Assignment –
Print the passage of the fishing regulations article from "Crowley Lake? That" to "rules, visit www.wildlife.ca.gov/fishing/inland/trout-plan." word for word.

Page text –

◇ ◇ ◇

Locals fume about proposed fishing regulations
California Department of Fish and Wildlife (CDFW) hosted a public forum Wednesday at the Tri-County Fairgrounds in Bishop to solicit comment on proposed changes to fishing rules and regulations which would significantly impact the Eastside.
Reaction amongst the 100 or so attendees at Tallman Pavillion ranged from neutral to hostile.
The changes, according to CDFW Inland Fisheries Program Manager Roger Bloom, are meant to streamline and simplify.
For example, he said CDFW currently has 212 bodies of water subject to special regulations, 88 seasons, 8 size limits and 10 gear restrictions in its 88-page freshwater sport fishing manual for 2019-2020.
The proposed rules would reduce the number of different seasons from 88 to 6, for example, and would transition several of the aforementioned 212 bodies of water to a general statewide regulation which = “open year-round, five bag limit, ten possession limit, no gear restrictions.”
Crowley Lake? That would be open year-round. Same with the Walker River, the Owens, the Lakes Basin and many others.
But here’s the catch.
Say goodbye to Fishmas, the traditional fishing opener which takes place the last weekend in April.
The new “season” at Crowley Lake for example (where you can actually keep fish and fish without gear restriction versus catch-and-release) would be from the Saturday of Memorial Day weekend until September 30.
The rest of the year at Crowley would be catch-and-release using artificial lures and barbless hooks.
*For a complete rundown of sites and rules, visit www.wildlife.ca.gov/fishing/inland/trout-plan.
So why are people unhappy?
Why, when Reagan Slee of Reagan’s Sporting Goods asked if anyone in the room was happy with the proposed changes, did no one raise their hand?
And why do fishermen of all stripes, from fly fishermen to bait fishermen, all seem to be on the same page?
“I’ve never been in a room where bait and fly people are in complete agreement on something,” remarked Slee Thursday morning.
Slee says year-round fishing will decimate fish populations by putting them under constant stress.

◇ ◇ ◇

Dataset records:

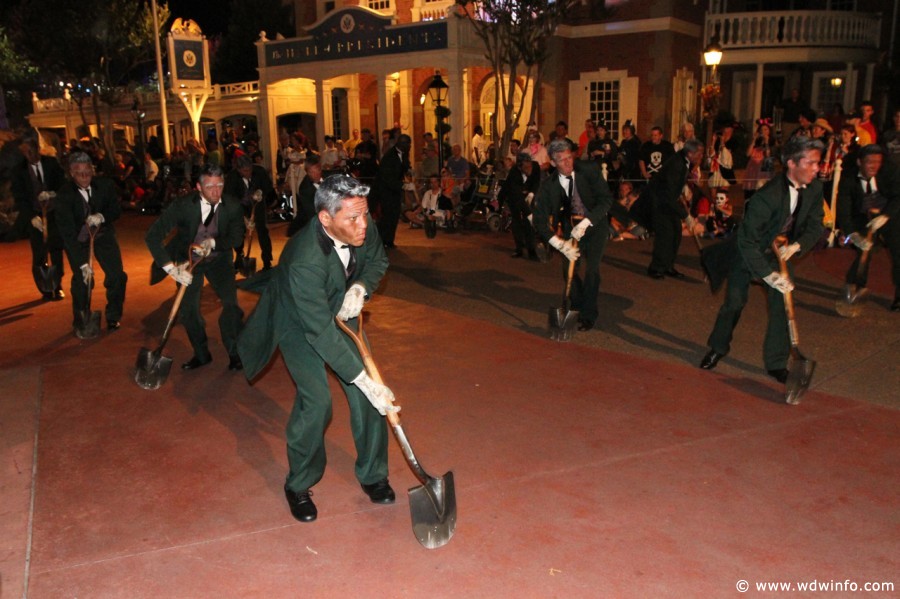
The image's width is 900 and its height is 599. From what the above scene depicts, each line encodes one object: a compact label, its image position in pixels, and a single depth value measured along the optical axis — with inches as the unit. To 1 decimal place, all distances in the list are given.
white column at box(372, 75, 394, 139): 856.1
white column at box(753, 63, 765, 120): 872.3
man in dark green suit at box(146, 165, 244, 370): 250.7
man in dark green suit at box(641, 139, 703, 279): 375.2
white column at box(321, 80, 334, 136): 945.0
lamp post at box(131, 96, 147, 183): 1081.7
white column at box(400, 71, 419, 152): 986.7
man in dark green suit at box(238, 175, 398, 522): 154.2
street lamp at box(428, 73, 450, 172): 743.5
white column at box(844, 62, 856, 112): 905.3
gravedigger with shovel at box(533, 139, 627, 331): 298.5
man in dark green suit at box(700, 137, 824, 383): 226.3
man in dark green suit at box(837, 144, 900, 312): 315.6
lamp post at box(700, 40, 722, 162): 654.5
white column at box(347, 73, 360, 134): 1039.6
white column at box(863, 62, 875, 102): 921.5
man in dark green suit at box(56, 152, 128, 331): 303.4
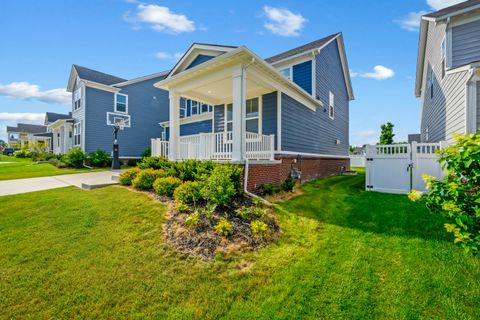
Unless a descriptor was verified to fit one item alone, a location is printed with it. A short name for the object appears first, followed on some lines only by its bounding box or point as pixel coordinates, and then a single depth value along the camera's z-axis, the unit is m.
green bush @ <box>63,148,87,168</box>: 15.54
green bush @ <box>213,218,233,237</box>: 4.32
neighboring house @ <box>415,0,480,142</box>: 6.56
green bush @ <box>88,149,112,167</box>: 16.16
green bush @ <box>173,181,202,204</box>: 5.59
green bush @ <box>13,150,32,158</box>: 27.29
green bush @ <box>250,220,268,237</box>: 4.46
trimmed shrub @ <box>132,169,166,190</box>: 7.20
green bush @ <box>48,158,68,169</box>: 15.82
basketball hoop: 13.77
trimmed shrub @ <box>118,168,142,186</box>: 8.00
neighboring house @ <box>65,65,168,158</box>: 18.05
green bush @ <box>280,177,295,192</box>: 7.64
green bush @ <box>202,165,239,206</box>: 5.26
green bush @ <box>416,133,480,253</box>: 2.26
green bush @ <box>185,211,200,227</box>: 4.53
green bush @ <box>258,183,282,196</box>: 7.01
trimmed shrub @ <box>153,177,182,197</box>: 6.41
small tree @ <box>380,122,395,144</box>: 25.19
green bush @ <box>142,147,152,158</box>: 19.73
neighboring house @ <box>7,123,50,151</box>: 47.27
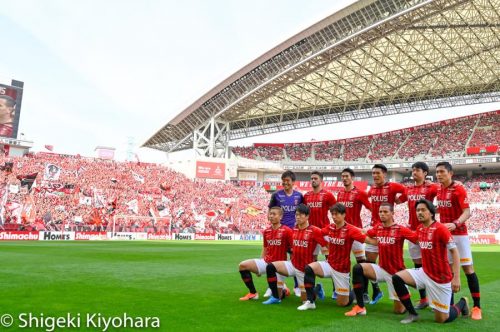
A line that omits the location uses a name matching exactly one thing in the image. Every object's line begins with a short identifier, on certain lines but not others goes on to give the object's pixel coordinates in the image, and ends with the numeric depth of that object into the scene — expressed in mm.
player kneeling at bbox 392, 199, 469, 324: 6027
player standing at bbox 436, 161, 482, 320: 6894
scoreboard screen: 44938
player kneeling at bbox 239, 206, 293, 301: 7527
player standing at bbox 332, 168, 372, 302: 8133
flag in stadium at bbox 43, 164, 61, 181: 39656
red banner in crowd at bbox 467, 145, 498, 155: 54250
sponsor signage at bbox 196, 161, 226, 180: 55812
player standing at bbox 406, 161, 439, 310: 7449
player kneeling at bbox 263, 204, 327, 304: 7203
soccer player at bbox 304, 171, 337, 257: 8375
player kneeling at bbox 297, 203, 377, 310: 6973
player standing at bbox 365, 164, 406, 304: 7637
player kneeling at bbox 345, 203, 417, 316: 6582
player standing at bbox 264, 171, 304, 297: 8748
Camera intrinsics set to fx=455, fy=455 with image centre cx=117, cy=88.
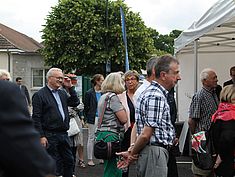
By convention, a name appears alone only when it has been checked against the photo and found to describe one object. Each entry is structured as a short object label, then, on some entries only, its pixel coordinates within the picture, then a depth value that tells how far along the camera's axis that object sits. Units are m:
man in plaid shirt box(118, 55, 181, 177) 3.74
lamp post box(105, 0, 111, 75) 26.41
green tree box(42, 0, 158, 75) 27.81
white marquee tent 8.09
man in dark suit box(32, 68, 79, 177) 5.77
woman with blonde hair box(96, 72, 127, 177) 5.36
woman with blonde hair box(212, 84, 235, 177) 4.31
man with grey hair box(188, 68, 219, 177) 5.95
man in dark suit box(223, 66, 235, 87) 7.68
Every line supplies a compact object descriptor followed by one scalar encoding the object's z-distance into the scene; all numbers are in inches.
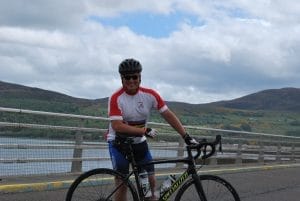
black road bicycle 221.6
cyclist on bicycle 220.2
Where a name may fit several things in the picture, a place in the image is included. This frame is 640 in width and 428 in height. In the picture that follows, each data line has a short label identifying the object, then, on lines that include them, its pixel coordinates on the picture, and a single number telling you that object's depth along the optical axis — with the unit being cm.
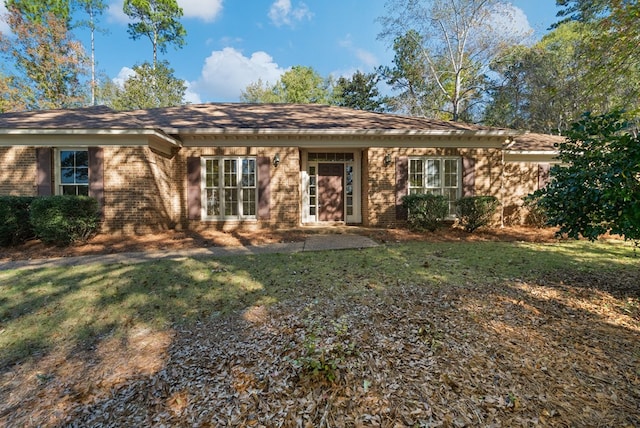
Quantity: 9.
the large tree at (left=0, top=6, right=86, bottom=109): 2003
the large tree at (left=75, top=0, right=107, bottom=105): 2239
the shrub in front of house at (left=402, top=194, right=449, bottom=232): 886
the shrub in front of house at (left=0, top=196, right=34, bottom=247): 702
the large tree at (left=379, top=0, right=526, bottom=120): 1827
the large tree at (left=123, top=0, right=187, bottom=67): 2402
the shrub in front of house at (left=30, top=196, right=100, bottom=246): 691
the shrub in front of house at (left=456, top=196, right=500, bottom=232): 887
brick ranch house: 858
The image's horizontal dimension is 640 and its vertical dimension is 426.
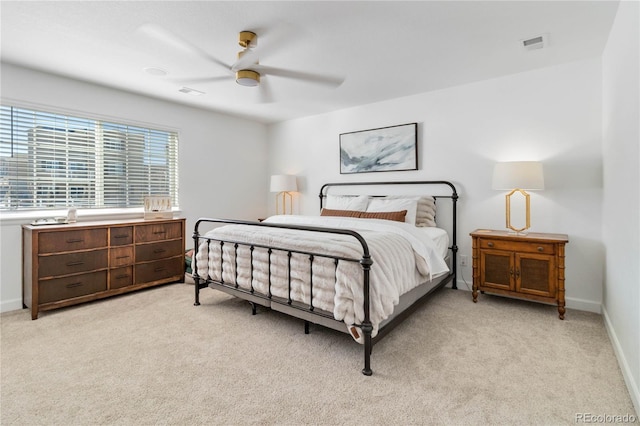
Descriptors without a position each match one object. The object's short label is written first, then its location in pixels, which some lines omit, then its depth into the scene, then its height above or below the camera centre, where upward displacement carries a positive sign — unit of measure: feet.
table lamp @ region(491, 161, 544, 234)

◇ ◇ ◇

Response to the task –
Crowley Lake? That would be open year-round. Same with the Walker River, the Owens, the Lakes Basin and many others.
But here’s the catch.
Say goodbye to Fishmas, the traditional fishing opener which takes place the last weekend in April.
The new “season” at Crowley Lake for example (where you can actually keep fish and fish without gear restriction versus catch-and-release) would be from the Saturday of Memorial Day weekend until September 30.
The rest of the year at Crowley would be catch-and-release using artificial lures and barbless hooks.
*For a complete rundown of sites and rules, visit www.wildlife.ca.gov/fishing/inland/trout-plan.